* **Text block**
And not to nodejs at all. Running a single BEAM vs a single node there is no comparison, the BEAM runs circles around it. With nodejs you can shard it out to multiple running instances to get concurrency better but you run into OS limits far before the workload that the BEAM can handle.
I believe what Overmind meant was that a single request in another language can probably beat Elixir in performance, but Elixirs ability to handle a large amount of requests concurrently means that it'll have better throughput.
For example, if a web request in framework A takes 100ms and framework B takes 200ms, but framework B can handle 4,000 requests concurrently and framework A can handle 1,000 requests concurrently, then framework B will beat framework A in handling 20,000 requests.
framework A - (20,000r / 1,000r) * 100ms = 2,000ms
framework B - (20,000r / 4,000r) * 200ms = 1,000ms
I think this is the best news all week! Congrats to the Elixir team. I love working with Elixir. Hopefully I will be able to contribute to the ecosystem soon. Excited about the future.
There's quite a few nifty little things in this one.
I'm not sure I like the child_spec change, personally I like the supervision mode to be explicit when calling children.
I do like the developer tools, the breakpoint support, the UTF8 for atoms (which I'm realizing we may want in our DSL since we're converting user input strings to atoms), and the @impl that allows to explicitly declare which functions are there for an interface.

* **Required work**
a. According to the Elixir discussion, how many milliseconds does framework B need to handle the 20,000 requests?
b. Carry on the Elixir discussion, starting right after its final comment.

* **Material provided**

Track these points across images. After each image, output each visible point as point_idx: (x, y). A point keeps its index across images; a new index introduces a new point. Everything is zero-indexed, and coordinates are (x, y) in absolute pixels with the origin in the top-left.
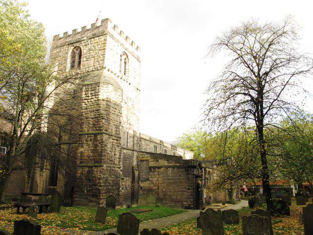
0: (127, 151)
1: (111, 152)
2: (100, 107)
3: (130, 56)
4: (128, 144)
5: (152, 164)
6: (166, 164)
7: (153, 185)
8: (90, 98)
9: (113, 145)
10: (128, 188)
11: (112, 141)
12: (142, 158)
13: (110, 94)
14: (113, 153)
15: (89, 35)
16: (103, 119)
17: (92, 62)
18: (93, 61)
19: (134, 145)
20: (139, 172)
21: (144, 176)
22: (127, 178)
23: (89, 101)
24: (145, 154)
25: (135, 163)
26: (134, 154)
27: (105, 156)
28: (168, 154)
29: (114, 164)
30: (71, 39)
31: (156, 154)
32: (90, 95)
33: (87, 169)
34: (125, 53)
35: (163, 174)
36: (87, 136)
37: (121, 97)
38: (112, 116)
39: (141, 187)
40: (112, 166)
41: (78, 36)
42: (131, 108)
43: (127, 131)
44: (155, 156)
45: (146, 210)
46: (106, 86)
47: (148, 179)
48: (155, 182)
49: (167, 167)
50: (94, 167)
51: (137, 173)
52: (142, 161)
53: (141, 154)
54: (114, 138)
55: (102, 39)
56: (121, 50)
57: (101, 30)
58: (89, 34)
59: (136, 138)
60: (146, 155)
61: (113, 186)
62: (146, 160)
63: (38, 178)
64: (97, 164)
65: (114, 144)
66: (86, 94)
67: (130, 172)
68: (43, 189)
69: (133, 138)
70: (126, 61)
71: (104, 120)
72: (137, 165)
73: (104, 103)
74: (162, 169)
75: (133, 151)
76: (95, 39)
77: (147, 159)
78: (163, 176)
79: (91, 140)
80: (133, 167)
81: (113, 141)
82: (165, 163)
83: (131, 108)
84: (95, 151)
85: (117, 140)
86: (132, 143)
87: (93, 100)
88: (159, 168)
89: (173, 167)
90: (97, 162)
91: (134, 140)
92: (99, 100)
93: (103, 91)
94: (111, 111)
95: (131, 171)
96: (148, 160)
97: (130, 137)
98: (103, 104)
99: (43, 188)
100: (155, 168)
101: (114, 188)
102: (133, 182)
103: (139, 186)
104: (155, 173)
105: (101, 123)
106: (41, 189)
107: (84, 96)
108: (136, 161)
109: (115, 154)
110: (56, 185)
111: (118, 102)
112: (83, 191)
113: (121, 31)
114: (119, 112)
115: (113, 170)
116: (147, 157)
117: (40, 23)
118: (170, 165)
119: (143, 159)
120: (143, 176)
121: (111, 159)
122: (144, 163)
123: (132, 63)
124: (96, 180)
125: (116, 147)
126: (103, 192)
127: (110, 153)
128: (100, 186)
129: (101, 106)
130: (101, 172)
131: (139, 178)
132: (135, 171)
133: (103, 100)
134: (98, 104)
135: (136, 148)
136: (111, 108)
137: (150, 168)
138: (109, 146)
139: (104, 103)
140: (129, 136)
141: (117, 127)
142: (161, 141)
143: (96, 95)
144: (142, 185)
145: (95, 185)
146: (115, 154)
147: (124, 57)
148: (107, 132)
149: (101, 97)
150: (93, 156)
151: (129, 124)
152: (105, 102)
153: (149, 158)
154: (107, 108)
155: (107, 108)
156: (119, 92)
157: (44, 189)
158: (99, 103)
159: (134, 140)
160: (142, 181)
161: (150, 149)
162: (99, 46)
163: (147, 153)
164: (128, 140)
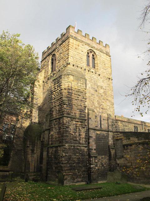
0: (101, 132)
1: (75, 133)
2: (62, 95)
3: (97, 52)
4: (102, 126)
5: (125, 142)
6: (137, 141)
7: (127, 162)
8: (57, 89)
9: (76, 126)
10: (105, 165)
11: (74, 123)
12: (117, 137)
13: (71, 83)
14: (77, 134)
15: (60, 43)
16: (64, 105)
17: (61, 62)
18: (62, 62)
19: (108, 126)
20: (115, 151)
21: (120, 154)
22: (103, 156)
23: (56, 92)
24: (119, 133)
25: (111, 142)
26: (109, 134)
27: (67, 136)
28: (139, 131)
29: (80, 143)
30: (50, 51)
31: (137, 132)
32: (56, 87)
33: (54, 149)
34: (91, 51)
35: (135, 151)
36: (55, 121)
37: (84, 85)
38: (74, 102)
39: (118, 164)
40: (76, 145)
41: (54, 47)
42: (103, 95)
43: (100, 114)
44: (128, 135)
45: (93, 188)
46: (67, 77)
47: (123, 157)
48: (128, 159)
49: (136, 144)
50: (58, 147)
51: (113, 152)
52: (117, 140)
53: (116, 134)
54: (77, 120)
55: (67, 43)
56: (86, 48)
57: (66, 36)
58: (60, 42)
59: (110, 120)
60: (120, 135)
61: (79, 163)
62: (120, 139)
63: (30, 158)
64: (60, 144)
65: (78, 125)
66: (54, 88)
67: (104, 149)
68: (34, 168)
69: (108, 120)
70: (94, 57)
71: (65, 106)
72: (114, 144)
73: (66, 91)
74: (133, 146)
75: (108, 131)
76: (63, 44)
77: (121, 138)
78: (135, 153)
79: (57, 124)
80: (109, 146)
81: (77, 123)
82: (136, 140)
83: (103, 95)
84: (59, 133)
85: (81, 122)
86: (107, 125)
87: (58, 91)
88: (131, 145)
89: (143, 144)
90: (60, 142)
91: (108, 122)
92: (61, 90)
93: (65, 81)
94: (73, 97)
95: (107, 149)
96: (122, 139)
97: (104, 119)
98: (65, 93)
99: (35, 166)
100: (127, 145)
101: (80, 165)
102: (110, 159)
103: (116, 163)
104: (128, 151)
105: (63, 108)
106: (33, 167)
107: (53, 89)
108: (112, 141)
109: (80, 135)
110: (42, 164)
111: (81, 90)
112: (53, 168)
113: (106, 44)
114: (83, 98)
115: (78, 149)
116: (121, 136)
117: (29, 46)
118: (140, 141)
119: (118, 138)
120: (119, 154)
121: (75, 139)
122: (120, 141)
123: (101, 58)
124: (60, 158)
125: (80, 128)
126: (66, 169)
127: (73, 134)
128: (62, 164)
129: (64, 94)
130: (63, 151)
131: (116, 156)
132: (111, 150)
133: (65, 89)
134: (61, 93)
135: (110, 129)
136: (73, 95)
137: (124, 146)
138: (72, 127)
139: (66, 91)
140: (102, 119)
141: (82, 111)
142: (142, 122)
143: (60, 86)
144: (118, 162)
145: (59, 163)
146: (80, 135)
147: (91, 55)
148: (69, 116)
149: (63, 87)
150: (59, 137)
151: (102, 108)
152: (67, 90)
153: (122, 137)
154: (68, 95)
155: (68, 95)
156: (82, 81)
157: (36, 167)
158: (62, 92)
159: (108, 122)
160: (119, 159)
161: (130, 128)
162: (65, 48)
163: (121, 132)
164: (102, 123)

* **Answers to the exercises**
a. 1,000ms

b.
Overall, it's amazing to be part of the elixir community, rarely have I seen such emulation, positivity, speed of growth, and effectiveness achieved so fast for a language. Congrats @josevalim for bring the power of BEAM through a wonderful syntax!
Congrats on the new release! While this is all great news, it's still quite hard to get a full-time Elixir job outside of US. Kind of like staring at the candy shop display while it's closed. I'm wondering how to make this happen. I'm in a place where Elixir is just not going to happen and seems unreasonable to expect that I'll be able to convince people to switch to it right after joining a new place. Seems like the only option is to find spare time for playing with Elixir, but that proved to be difficult when I need to invested time in a different stack that actually helps me pay the bills.
Congrats to the Elixir core dev team for another fine release. The improvements to iEX's debugging capabilities are going to make a big difference to day-to-day developer UX. Thanks!
What an amazing release! I've never been as excited about a language and its ongoings as I am with Elixir. Thank you Elixir team for creating such a great language and making all of your work so accessable, transparent, and friendly.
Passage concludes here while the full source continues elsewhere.